── Record excerpts

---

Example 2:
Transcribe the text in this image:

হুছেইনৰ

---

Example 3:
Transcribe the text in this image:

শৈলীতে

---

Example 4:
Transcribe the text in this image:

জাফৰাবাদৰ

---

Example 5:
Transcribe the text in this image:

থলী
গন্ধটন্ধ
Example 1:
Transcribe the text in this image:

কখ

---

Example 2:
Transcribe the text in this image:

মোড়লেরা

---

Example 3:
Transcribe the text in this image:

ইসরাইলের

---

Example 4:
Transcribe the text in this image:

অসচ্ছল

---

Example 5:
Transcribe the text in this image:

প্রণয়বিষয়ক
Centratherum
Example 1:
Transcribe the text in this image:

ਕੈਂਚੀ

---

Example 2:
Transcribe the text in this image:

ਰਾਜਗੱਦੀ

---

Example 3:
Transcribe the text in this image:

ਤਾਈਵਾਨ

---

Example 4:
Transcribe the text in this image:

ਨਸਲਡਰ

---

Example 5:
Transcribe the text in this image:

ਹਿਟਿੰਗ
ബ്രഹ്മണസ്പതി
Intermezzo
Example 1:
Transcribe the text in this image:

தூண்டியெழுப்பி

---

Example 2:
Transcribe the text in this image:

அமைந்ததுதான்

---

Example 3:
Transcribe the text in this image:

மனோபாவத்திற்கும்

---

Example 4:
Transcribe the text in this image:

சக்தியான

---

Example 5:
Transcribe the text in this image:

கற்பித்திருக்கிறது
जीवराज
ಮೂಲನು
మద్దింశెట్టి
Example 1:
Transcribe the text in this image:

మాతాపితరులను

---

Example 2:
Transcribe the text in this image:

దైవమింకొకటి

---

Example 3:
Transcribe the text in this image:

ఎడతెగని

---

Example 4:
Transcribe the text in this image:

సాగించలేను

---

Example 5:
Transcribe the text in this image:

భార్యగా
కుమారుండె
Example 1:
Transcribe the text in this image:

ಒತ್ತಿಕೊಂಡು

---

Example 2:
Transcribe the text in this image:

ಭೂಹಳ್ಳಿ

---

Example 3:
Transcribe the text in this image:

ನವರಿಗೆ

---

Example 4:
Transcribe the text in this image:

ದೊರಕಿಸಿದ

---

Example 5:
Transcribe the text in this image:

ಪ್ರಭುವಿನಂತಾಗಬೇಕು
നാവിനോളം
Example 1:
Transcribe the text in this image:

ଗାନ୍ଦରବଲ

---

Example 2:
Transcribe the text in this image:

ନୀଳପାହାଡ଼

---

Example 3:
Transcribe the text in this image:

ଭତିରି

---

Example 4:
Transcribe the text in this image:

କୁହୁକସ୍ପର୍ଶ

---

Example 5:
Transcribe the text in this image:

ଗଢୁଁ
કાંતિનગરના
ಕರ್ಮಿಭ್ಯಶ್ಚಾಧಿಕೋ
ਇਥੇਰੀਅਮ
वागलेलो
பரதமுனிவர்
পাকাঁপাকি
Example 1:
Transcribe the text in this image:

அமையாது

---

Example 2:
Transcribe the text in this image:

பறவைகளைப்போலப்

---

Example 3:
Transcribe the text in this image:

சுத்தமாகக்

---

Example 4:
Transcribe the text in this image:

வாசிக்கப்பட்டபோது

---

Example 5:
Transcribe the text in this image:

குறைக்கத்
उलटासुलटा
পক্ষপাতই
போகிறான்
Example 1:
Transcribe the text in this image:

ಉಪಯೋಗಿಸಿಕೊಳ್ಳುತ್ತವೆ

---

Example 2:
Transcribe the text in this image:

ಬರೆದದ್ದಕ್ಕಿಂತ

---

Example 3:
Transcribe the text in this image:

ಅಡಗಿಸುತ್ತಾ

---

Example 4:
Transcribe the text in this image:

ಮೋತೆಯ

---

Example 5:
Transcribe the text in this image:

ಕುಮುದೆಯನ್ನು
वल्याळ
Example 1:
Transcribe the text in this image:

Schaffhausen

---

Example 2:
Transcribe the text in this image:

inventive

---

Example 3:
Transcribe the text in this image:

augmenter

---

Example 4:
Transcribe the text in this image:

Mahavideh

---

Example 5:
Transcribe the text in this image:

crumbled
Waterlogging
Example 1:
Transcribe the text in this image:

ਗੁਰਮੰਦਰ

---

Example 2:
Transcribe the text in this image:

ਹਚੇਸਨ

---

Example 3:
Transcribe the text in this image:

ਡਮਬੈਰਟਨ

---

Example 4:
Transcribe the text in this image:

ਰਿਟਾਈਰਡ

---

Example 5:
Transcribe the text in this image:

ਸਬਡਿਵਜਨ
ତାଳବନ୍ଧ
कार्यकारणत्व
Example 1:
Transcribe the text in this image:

────

Instructions for the task:
Output all of the listing exactly as written.

Reply to the task:
---

Example 2:
Transcribe the text in this image:

হুছেইনৰ

---

Example 3:
Transcribe the text in this image:

শৈলীতে

---

Example 4:
Transcribe the text in this image:

জাফৰাবাদৰ

---

Example 5:
Transcribe the text in this image:

থলী
গন্ধটন্ধ
Example 1:
Transcribe the text in this image:

কখ

---

Example 2:
Transcribe the text in this image:

মোড়লেরা

---

Example 3:
Transcribe the text in this image:

ইসরাইলের

---

Example 4:
Transcribe the text in this image:

অসচ্ছল

---

Example 5:
Transcribe the text in this image:

প্রণয়বিষয়ক
Centratherum
Example 1:
Transcribe the text in this image:

ਕੈਂਚੀ

---

Example 2:
Transcribe the text in this image:

ਰਾਜਗੱਦੀ

---

Example 3:
Transcribe the text in this image:

ਤਾਈਵਾਨ

---

Example 4:
Transcribe the text in this image:

ਨਸਲਡਰ

---

Example 5:
Transcribe the text in this image:

ਹਿਟਿੰਗ
ബ്രഹ്മണസ്പതി
Intermezzo
Example 1:
Transcribe the text in this image:

தூண்டியெழுப்பி

---

Example 2:
Transcribe the text in this image:

அமைந்ததுதான்

---

Example 3:
Transcribe the text in this image:

மனோபாவத்திற்கும்

---

Example 4:
Transcribe the text in this image:

சக்தியான

---

Example 5:
Transcribe the text in this image:

கற்பித்திருக்கிறது
जीवराज
ಮೂಲನು
మద్దింశెట్టి
Example 1:
Transcribe the text in this image:

మాతాపితరులను

---

Example 2:
Transcribe the text in this image:

దైవమింకొకటి

---

Example 3:
Transcribe the text in this image:

ఎడతెగని

---

Example 4:
Transcribe the text in this image:

సాగించలేను

---

Example 5:
Transcribe the text in this image:

భార్యగా
కుమారుండె
Example 1:
Transcribe the text in this image:

ಒತ್ತಿಕೊಂಡು

---

Example 2:
Transcribe the text in this image:

ಭೂಹಳ್ಳಿ

---

Example 3:
Transcribe the text in this image:

ನವರಿಗೆ

---

Example 4:
Transcribe the text in this image:

ದೊರಕಿಸಿದ

---

Example 5:
Transcribe the text in this image:

ಪ್ರಭುವಿನಂತಾಗಬೇಕು
നാവിനോളം
Example 1:
Transcribe the text in this image:

ଗାନ୍ଦରବଲ

---

Example 2:
Transcribe the text in this image:

ନୀଳପାହାଡ଼

---

Example 3:
Transcribe the text in this image:

ଭତିରି

---

Example 4:
Transcribe the text in this image:

କୁହୁକସ୍ପର୍ଶ

---

Example 5:
Transcribe the text in this image:

ଗଢୁଁ
કાંતિનગરના
ಕರ್ಮಿಭ್ಯಶ್ಚಾಧಿಕೋ
ਇਥੇਰੀਅਮ
वागलेलो
பரதமுனிவர்
পাকাঁপাকি
Example 1:
Transcribe the text in this image:

அமையாது

---

Example 2:
Transcribe the text in this image:

பறவைகளைப்போலப்

---

Example 3:
Transcribe the text in this image:

சுத்தமாகக்

---

Example 4:
Transcribe the text in this image:

வாசிக்கப்பட்டபோது

---

Example 5:
Transcribe the text in this image:

குறைக்கத்
उलटासुलटा
পক্ষপাতই
போகிறான்
Example 1:
Transcribe the text in this image:

ಉಪಯೋಗಿಸಿಕೊಳ್ಳುತ್ತವೆ

---

Example 2:
Transcribe the text in this image:

ಬರೆದದ್ದಕ್ಕಿಂತ

---

Example 3:
Transcribe the text in this image:

ಅಡಗಿಸುತ್ತಾ

---

Example 4:
Transcribe the text in this image:

ಮೋತೆಯ

---

Example 5:
Transcribe the text in this image:

ಕುಮುದೆಯನ್ನು
वल्याळ
Example 1:
Transcribe the text in this image:

Schaffhausen

---

Example 2:
Transcribe the text in this image:

inventive

---

Example 3:
Transcribe the text in this image:

augmenter

---

Example 4:
Transcribe the text in this image:

Mahavideh

---

Example 5:
Transcribe the text in this image:

crumbled
Waterlogging
Example 1:
Transcribe the text in this image:

ਗੁਰਮੰਦਰ

---

Example 2:
Transcribe the text in this image:

ਹਚੇਸਨ

---

Example 3:
Transcribe the text in this image:

ਡਮਬੈਰਟਨ

---

Example 4:
Transcribe the text in this image:

ਰਿਟਾਈਰਡ

---

Example 5:
Transcribe the text in this image:

ਸਬਡਿਵਜਨ
ତାଳବନ୍ଧ
कार्यकारणत्व
Example 1:
Transcribe the text in this image:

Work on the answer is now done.